Tal constatação conduz a alguns questionamentos sobre o uso político da internet por essas instituições, no que se refere à publicidade e à transparência de seus atos. Se, por um lado, a visibilidade é da natureza do poder (THOMPSON, 1995), a transparência está relacionada também à cultura política da população de cada país, a qual pode demandar em maior ou menor grau a divulgação de informações. Trata-se de um fenômeno relacionada à modernidade reflexiva (GIDDENS, 1991), ou seja, que envolve tanto a performance das próprias instituições, no que se refere á chamada transparência ativa, bem como o engajamento dos próprios cidadãos, no processo denominado transparência passiva. Isso não significa responsabilizar a população desses países pela falta de transparência de seus parlamentos, mas implica examinar o problema à luz de uma complexidade que envolve múltiplos atores e dinâmicas horizontais e verticais, em termos da definição e da retroalimentação das práticas e processos de visibilidade parlamentar e divulgação legislativa.

Quanto às atividades legislativas, destacam-se a Câmara dos Deputados do Brasil e a Assembleia da República de Portugal, com 1,00 e 0,94, respectivamente. A Assembleia da República de Moçambique registra 0,61. Em seguida aparecem o Parlamento Nacional de Timor-Leste (0,55) e a Assembleia Nacional de Angola (0,50). Na sequência, estão Assembleia Nacional Popular da República da Guiné-Bissau e a Assembleia Nacional de São Tomé e Príncipe, ambas com 0,38. O índice menos expressivo fica para a Assembleia Nacional de Cabo Verde, com 0,27.

════════════════════

> Tarefa proposta 1
No texto sobre transparência parlamentar, qual instituição obteve o índice menos expressivo quanto às atividades legislativas, e com que valor?

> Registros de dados
════════════════════

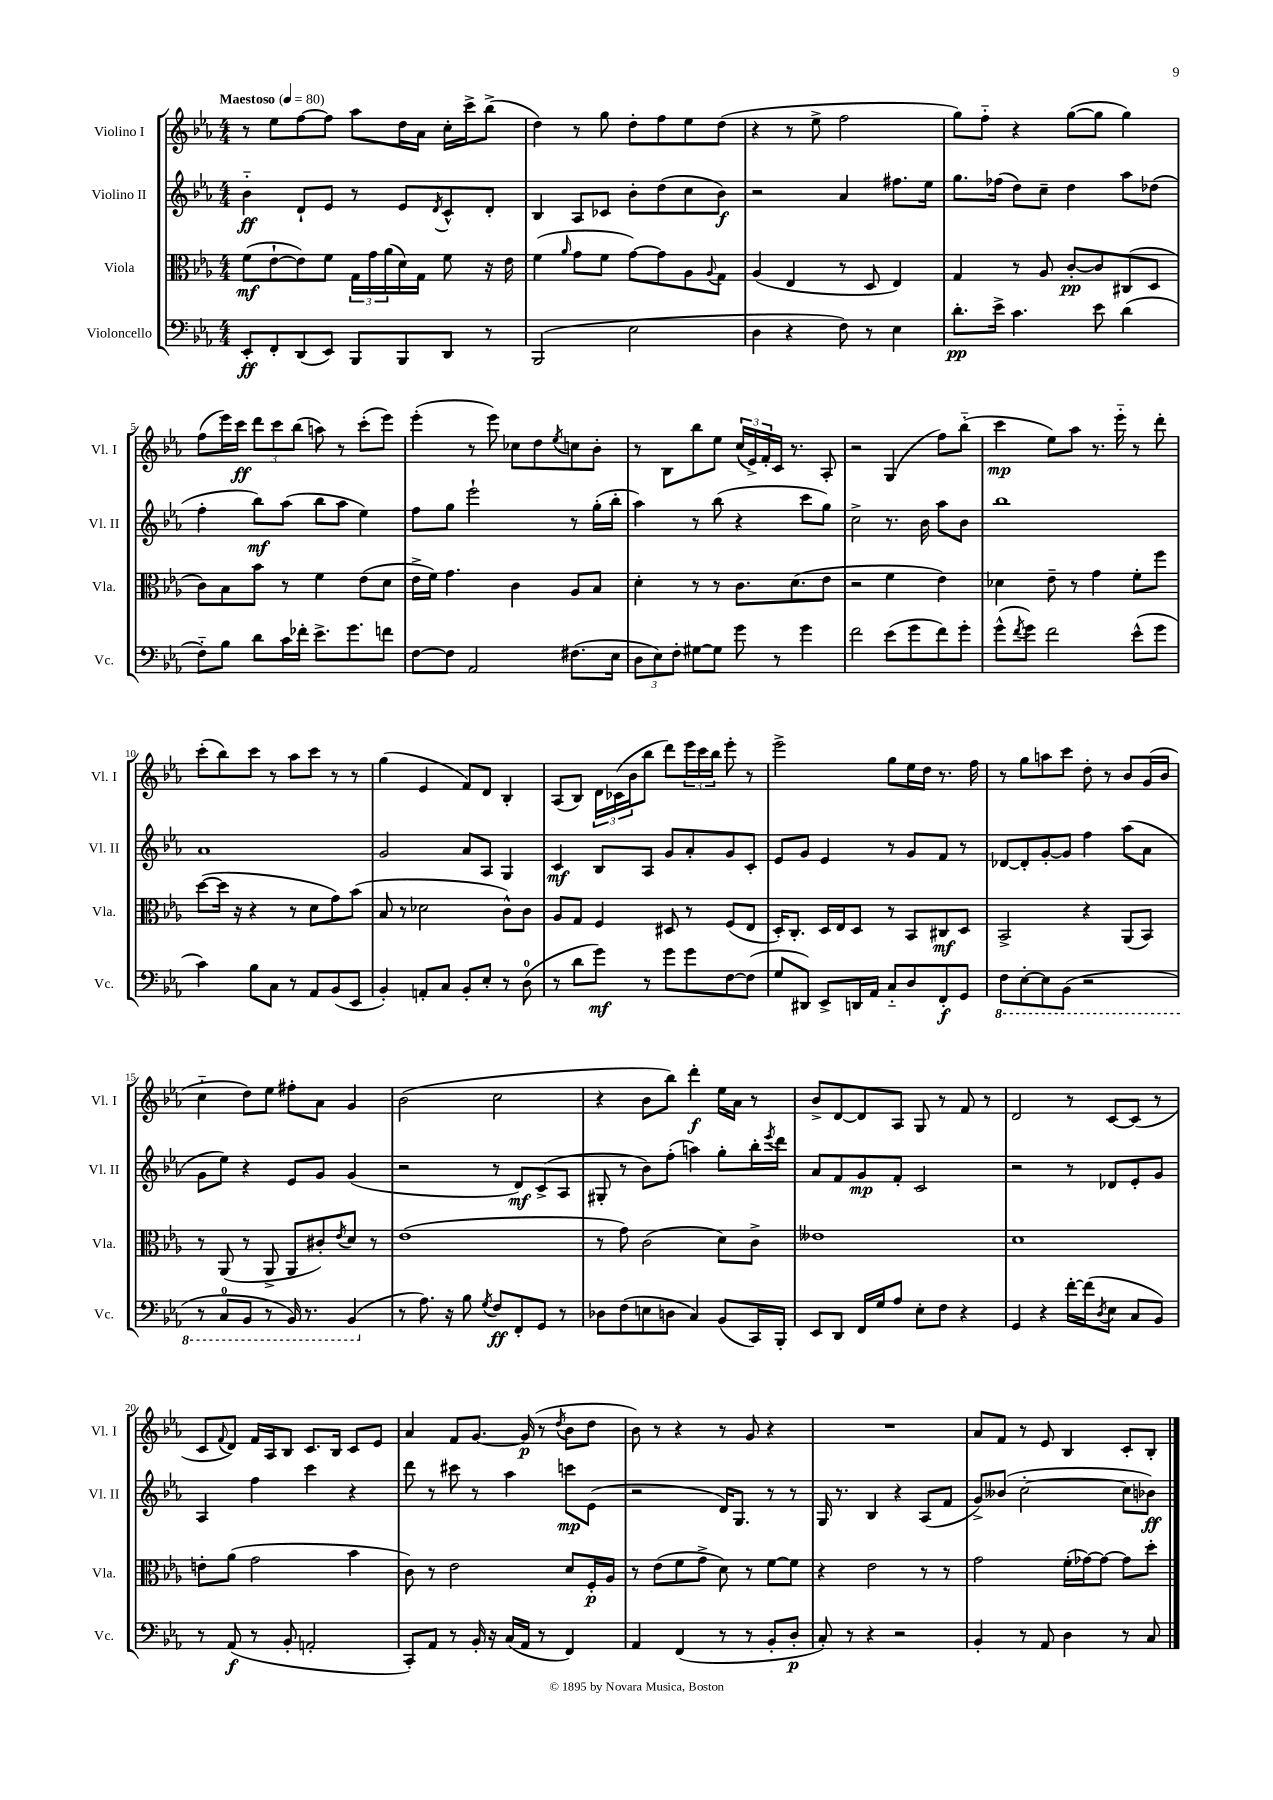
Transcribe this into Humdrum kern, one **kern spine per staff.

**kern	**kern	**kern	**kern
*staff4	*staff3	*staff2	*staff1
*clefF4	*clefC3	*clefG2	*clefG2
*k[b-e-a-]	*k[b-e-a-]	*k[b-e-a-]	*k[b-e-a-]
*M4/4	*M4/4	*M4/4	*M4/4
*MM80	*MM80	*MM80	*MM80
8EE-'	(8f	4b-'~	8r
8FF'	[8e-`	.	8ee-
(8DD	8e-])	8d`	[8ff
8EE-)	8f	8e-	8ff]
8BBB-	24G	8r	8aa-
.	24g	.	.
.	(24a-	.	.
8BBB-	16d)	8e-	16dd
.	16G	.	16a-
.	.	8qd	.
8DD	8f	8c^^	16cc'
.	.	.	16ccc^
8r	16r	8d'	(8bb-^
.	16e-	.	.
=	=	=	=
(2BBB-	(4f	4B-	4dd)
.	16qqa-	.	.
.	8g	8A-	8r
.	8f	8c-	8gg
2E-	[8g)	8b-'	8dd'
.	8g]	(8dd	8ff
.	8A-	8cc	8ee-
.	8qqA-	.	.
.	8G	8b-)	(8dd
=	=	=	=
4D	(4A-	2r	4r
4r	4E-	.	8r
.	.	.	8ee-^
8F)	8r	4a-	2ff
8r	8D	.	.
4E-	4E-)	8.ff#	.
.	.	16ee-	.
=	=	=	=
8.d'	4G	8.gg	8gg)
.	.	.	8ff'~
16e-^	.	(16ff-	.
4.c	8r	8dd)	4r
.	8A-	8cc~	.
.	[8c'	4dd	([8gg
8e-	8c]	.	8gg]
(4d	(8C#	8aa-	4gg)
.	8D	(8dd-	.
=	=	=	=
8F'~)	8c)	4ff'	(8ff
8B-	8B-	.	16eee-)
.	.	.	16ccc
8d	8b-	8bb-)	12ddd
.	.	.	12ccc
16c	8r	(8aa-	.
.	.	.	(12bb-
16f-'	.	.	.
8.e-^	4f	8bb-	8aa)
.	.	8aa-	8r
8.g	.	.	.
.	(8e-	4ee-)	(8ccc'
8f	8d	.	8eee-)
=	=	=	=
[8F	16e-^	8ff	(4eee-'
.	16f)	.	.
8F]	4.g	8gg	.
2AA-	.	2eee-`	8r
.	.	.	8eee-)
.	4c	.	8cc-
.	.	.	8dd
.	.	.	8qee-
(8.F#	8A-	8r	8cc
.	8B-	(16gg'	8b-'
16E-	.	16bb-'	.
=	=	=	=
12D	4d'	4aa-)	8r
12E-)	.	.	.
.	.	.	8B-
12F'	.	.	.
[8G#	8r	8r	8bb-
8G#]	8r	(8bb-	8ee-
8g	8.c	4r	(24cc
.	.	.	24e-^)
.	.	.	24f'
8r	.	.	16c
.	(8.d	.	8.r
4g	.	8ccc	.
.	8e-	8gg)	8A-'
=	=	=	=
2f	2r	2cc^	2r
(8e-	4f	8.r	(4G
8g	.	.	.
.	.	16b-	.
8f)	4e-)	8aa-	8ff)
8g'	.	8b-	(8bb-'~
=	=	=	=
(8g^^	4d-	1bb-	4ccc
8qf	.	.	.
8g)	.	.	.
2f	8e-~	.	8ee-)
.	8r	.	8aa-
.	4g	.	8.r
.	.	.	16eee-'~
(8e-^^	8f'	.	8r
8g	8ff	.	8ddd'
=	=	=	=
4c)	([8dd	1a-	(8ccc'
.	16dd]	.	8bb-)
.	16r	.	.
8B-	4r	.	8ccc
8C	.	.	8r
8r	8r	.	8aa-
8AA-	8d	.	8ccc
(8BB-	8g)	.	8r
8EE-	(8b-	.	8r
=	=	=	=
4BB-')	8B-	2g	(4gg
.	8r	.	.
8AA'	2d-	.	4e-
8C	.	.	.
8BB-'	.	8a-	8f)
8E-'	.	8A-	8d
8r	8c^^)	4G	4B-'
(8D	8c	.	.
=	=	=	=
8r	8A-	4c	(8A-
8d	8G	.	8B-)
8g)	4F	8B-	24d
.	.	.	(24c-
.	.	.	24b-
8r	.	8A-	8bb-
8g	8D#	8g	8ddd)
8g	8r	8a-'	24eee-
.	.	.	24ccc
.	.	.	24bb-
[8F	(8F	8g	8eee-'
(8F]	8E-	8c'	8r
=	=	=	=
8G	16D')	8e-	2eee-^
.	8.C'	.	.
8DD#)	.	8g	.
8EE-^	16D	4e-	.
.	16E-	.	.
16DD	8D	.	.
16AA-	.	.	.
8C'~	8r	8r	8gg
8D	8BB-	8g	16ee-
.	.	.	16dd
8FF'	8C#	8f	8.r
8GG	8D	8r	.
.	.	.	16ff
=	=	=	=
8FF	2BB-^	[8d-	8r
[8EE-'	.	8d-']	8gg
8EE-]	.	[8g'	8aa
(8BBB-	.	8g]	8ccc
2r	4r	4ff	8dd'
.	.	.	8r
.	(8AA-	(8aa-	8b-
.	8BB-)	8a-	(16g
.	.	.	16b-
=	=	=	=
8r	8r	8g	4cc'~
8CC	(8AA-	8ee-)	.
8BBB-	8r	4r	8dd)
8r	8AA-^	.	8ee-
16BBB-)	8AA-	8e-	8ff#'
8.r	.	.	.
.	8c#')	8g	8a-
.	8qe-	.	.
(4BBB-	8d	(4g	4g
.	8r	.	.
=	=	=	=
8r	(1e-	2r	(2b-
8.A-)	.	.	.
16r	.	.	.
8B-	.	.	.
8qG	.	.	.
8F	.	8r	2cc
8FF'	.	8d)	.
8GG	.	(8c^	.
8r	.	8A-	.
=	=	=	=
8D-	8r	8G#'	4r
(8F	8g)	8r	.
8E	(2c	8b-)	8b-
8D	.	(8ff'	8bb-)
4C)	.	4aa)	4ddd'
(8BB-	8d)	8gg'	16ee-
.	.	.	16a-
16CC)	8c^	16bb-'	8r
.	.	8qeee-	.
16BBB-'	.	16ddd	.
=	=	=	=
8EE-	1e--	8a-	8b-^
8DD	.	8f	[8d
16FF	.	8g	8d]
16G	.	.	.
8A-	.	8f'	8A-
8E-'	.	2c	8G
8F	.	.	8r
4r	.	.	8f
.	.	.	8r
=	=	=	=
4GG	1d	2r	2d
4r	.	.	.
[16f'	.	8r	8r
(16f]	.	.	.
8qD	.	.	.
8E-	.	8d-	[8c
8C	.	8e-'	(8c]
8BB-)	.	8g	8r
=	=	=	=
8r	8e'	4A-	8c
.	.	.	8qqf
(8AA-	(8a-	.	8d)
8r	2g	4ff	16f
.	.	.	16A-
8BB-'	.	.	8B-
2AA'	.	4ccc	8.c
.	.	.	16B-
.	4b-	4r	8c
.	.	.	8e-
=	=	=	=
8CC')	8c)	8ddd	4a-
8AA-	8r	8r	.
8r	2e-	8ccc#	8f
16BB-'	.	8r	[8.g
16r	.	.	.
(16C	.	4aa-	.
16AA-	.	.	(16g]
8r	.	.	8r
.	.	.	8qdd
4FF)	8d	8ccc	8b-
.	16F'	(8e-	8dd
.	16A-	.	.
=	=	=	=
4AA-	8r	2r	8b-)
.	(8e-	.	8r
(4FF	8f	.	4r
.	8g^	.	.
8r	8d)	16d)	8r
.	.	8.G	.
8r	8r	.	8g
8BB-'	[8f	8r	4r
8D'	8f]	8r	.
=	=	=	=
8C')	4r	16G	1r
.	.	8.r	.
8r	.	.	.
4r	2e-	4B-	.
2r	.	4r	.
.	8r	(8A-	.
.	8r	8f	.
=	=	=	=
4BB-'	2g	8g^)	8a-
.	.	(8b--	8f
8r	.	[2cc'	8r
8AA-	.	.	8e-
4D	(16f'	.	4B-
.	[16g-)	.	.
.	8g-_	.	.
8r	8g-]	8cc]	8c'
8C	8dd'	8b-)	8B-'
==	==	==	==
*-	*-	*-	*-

════════════════════

> Tarefa proposta 2
Informe quantas linhas dos registros contêm a palavra "kern", levando em conta a distinção entre maiúsculas e minúsculas. Responda somente com o número.

> Resultado final 1
A Assembleia Nacional de Cabo Verde, com 0,27.

> Resultado final 2
2